Russia still sees the Caucasus as its back yard, an area critical to its security, and Russia's energy supplies are now being used not only to maximize income but to further Russian security interests. And as Russia's biggest customer for energy, and also as Russia's main supplier of foreign investment, the EU countries have mixed feelings about pursuing too aggressive a policy in the Caucasus.

But Azerbaijan is a major source of oil, and the pipeline through Georgia to the Black Sea is the obvious route for Europe to tap into Central Asian energy reserves, while also diversifying their supply away from Russia. While trying hard to minimize the risks for relations with Russia, the EU has little choice but to become a major player in the politics of the Caucasus, a role that is likely to strengthen as Turkey's accession negotiations with the EU get under way. Once complete, the Caucasus nations will be on the EU's frontier.

Moreover, the EU is working alongside NATO, if not hand in hand with the U.S.-led alliance. In his State of the republican address to parliament this week, President Saakashvili said, "Georgia is a stone's throw away from NATO accession" and declared that his country would become a full NATO member in 2008, and would gain formal candidate status by the end of this year.

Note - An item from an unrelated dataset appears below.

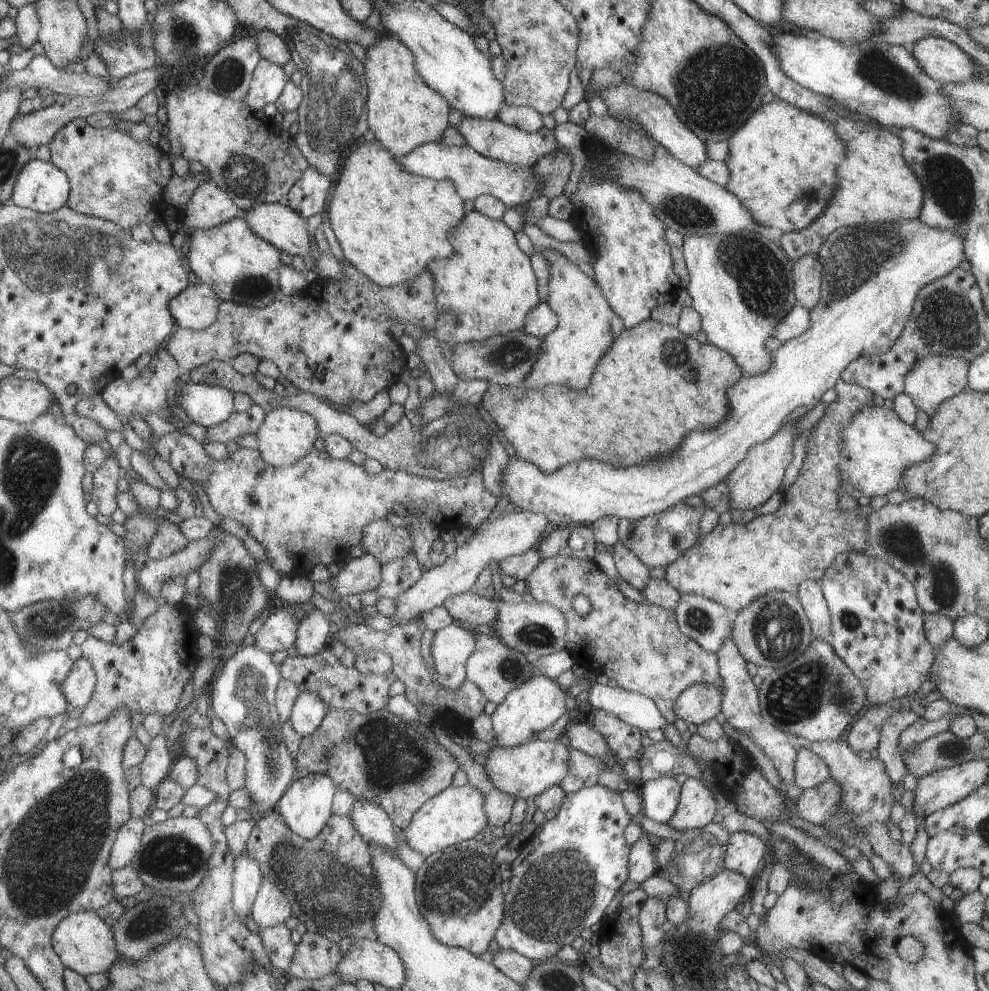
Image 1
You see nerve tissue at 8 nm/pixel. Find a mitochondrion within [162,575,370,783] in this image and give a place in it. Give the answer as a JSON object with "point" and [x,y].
{"point":[249,674]}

"Georgia's borders will become NATO's borders," Saakashvili said, a remark evidently calculated to irritate Russia. He also claimed that unnamed outside forces were seeking to annex parts of Georgia's sovereign territory, a threat that he said demanded "a proper international response."

Moscow by contrast has accused the Saakashvili government of staging provocations against its "peacekeeping troops" in South Ossetia and Abkhazia, two traditionally Georgian provinces in which Georgia accuses Moscow of supporting the separatist regimes. In the last few days, Georgian military police have detained three Russian officers in the conflict zone. South Ossetian forces were put on alert after Georgia brought in troop reinforcements and Russian peacekeepers set up security roadblocks outside Georgian villages.

Before her Caucasus trip, the EU's Ferrero-Waldner met Russian Foreign Minister Sergei Lavrov for talks that dealt mainly with Hamas and Iran, but later confirmed that the Caucasus situation had been raised. Ferrero-Waldner told her Russian counterpart that the Russian-Ukrainian energy dispute in January was an "eye-opener" for the EU, making energy security into a priority of EU foreign policy.

While the EU tries to have it both ways, enjoying good relations with Russia while playing a greater role in the Caucasus, Georgia is seeking to force the issue. The Georgian parliament this week passed a resolution that openly accused Russia of trying to annex the two separatist provinces, while at the same time the pro-Russian opposition 'Justice' party in Georgia threatened to topple the Georgia government with "a revolution of nettles."

Part of Ferrero-Waldner's mission will thus be to push the EU plan to defuse the situation by replaced Russia's 13-year "peacekeeping" operation in South Ossetia with an international force of largely civilian peacekeepers, mainly police provided by the EU countries, with a small military component. Members of Russia's parliament, the Duma, are currently in South Ossetia, warning that a withdrawal of Russian troops would lead to a Georgian invasion and civil war. Georgia's Defense Minister has also raised the tension with combative TV interviews in which he declares South Ossetia will be restored to Georgian rule by the end of this year.

In short, the EU mission to the Caucasus is looking like a high-risk operation, with the intended agenda of economic integration likely to be overwhelmed by nationalist rhetoric and saber-rattling. Some EU diplomats shrug and say that after dealing with the Balkans for the past 15 years, the EU is getting accustomed to operating in a dangerously unstable neighborhood. This is true as far as it goes, but the Balkans wars twice required U.S. military intervention to restore peace, and there was no oil in the Balkans, and the EU felt no nervousness about the security of its energy supplies. In the Caucasus, the stakes therefore look worryingly higher.